Restate the data below word for word. Skip any images it contains.

======== Dataset records ========

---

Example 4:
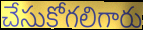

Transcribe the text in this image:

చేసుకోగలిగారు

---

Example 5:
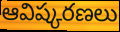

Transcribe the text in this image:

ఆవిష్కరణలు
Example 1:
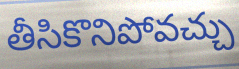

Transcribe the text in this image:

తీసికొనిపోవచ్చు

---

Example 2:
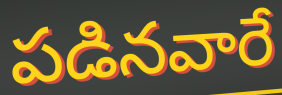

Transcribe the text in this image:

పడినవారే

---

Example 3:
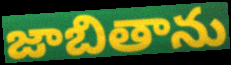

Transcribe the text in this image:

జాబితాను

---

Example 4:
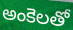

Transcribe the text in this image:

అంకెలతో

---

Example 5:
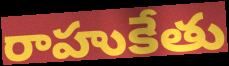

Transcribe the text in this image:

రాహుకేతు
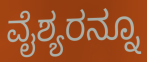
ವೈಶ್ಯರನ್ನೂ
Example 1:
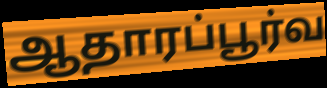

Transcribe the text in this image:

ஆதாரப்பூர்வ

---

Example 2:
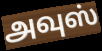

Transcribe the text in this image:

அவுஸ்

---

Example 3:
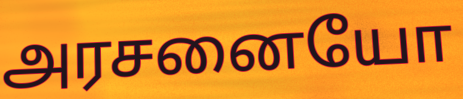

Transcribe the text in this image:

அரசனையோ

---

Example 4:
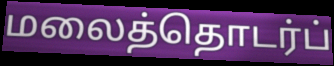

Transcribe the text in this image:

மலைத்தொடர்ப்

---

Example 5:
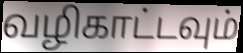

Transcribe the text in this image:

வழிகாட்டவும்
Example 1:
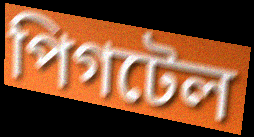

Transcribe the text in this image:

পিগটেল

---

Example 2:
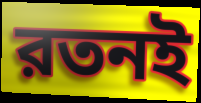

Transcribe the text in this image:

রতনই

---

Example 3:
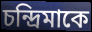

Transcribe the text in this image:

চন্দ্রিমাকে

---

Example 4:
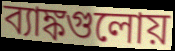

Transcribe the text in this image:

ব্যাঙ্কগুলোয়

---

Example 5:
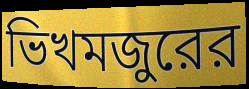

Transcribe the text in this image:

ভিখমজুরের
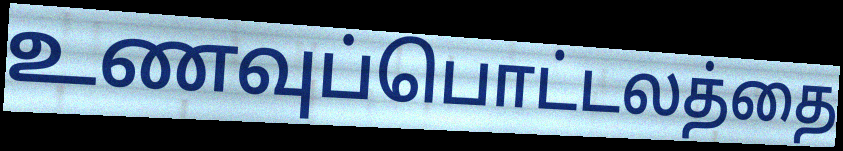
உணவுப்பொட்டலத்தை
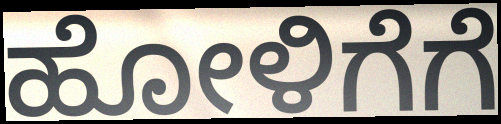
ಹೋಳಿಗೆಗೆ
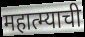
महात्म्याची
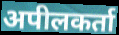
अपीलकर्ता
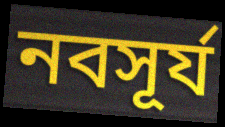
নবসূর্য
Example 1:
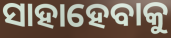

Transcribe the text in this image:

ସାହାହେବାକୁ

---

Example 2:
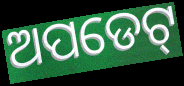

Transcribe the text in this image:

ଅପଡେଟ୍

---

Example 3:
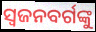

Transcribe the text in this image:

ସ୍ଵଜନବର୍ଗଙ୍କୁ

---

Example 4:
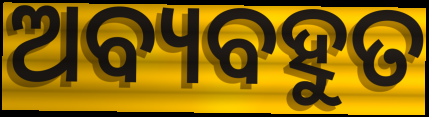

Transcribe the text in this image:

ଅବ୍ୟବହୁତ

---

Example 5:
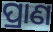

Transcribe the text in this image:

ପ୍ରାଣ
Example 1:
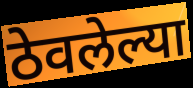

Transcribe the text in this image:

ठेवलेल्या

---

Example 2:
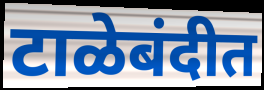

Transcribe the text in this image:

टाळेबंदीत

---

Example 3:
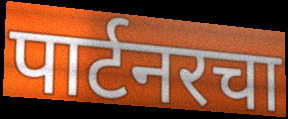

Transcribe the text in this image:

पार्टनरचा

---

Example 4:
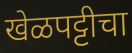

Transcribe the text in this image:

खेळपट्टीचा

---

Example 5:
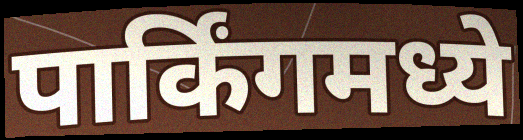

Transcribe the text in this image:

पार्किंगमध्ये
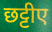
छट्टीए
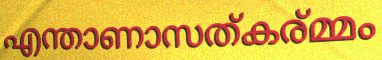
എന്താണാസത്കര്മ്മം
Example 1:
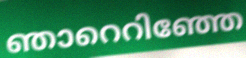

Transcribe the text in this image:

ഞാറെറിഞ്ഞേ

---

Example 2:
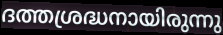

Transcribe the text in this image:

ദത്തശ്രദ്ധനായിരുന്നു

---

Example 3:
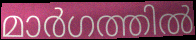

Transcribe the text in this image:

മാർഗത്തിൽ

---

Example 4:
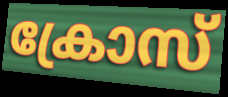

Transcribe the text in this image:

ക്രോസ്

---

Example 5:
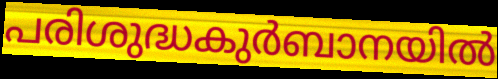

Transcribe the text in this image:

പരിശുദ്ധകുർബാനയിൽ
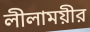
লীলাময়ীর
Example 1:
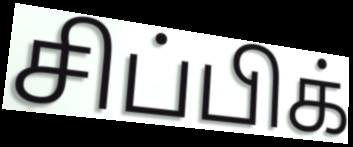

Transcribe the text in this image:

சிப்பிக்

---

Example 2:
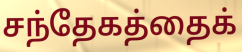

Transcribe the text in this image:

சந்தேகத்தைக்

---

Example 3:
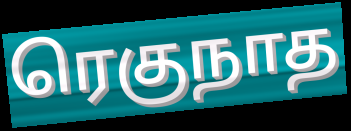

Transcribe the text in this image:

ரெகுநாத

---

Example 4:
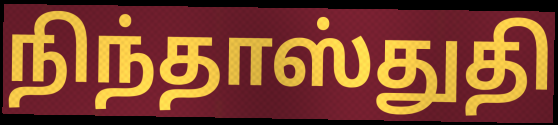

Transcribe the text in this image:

========

*Exercise result:*
---

Example 4:

Transcribe the text in this image:

చేసుకోగలిగారు

---

Example 5:

Transcribe the text in this image:

ఆవిష్కరణలు
Example 1:

Transcribe the text in this image:

తీసికొనిపోవచ్చు

---

Example 2:

Transcribe the text in this image:

పడినవారే

---

Example 3:

Transcribe the text in this image:

జాబితాను

---

Example 4:

Transcribe the text in this image:

అంకెలతో

---

Example 5:

Transcribe the text in this image:

రాహుకేతు
ವೈಶ್ಯರನ್ನೂ
Example 1:

Transcribe the text in this image:

ஆதாரப்பூர்வ

---

Example 2:

Transcribe the text in this image:

அவுஸ்

---

Example 3:

Transcribe the text in this image:

அரசனையோ

---

Example 4:

Transcribe the text in this image:

மலைத்தொடர்ப்

---

Example 5:

Transcribe the text in this image:

வழிகாட்டவும்
Example 1:

Transcribe the text in this image:

পিগটেল

---

Example 2:

Transcribe the text in this image:

রতনই

---

Example 3:

Transcribe the text in this image:

চন্দ্রিমাকে

---

Example 4:

Transcribe the text in this image:

ব্যাঙ্কগুলোয়

---

Example 5:

Transcribe the text in this image:

ভিখমজুরের
உணவுப்பொட்டலத்தை
ಹೋಳಿಗೆಗೆ
महात्म्याची
अपीलकर्ता
নবসূর্য
Example 1:

Transcribe the text in this image:

ସାହାହେବାକୁ

---

Example 2:

Transcribe the text in this image:

ଅପଡେଟ୍

---

Example 3:

Transcribe the text in this image:

ସ୍ଵଜନବର୍ଗଙ୍କୁ

---

Example 4:

Transcribe the text in this image:

ଅବ୍ୟବହୁତ

---

Example 5:

Transcribe the text in this image:

ପ୍ରାଣ
Example 1:

Transcribe the text in this image:

ठेवलेल्या

---

Example 2:

Transcribe the text in this image:

टाळेबंदीत

---

Example 3:

Transcribe the text in this image:

पार्टनरचा

---

Example 4:

Transcribe the text in this image:

खेळपट्टीचा

---

Example 5:

Transcribe the text in this image:

पार्किंगमध्ये
छट्टीए
എന്താണാസത്കര്മ്മം
Example 1:

Transcribe the text in this image:

ഞാറെറിഞ്ഞേ

---

Example 2:

Transcribe the text in this image:

ദത്തശ്രദ്ധനായിരുന്നു

---

Example 3:

Transcribe the text in this image:

മാർഗത്തിൽ

---

Example 4:

Transcribe the text in this image:

ക്രോസ്

---

Example 5:

Transcribe the text in this image:

പരിശുദ്ധകുർബാനയിൽ
লীলাময়ীর
Example 1:

Transcribe the text in this image:

சிப்பிக்

---

Example 2:

Transcribe the text in this image:

சந்தேகத்தைக்

---

Example 3:

Transcribe the text in this image:

ரெகுநாத

---

Example 4:

Transcribe the text in this image:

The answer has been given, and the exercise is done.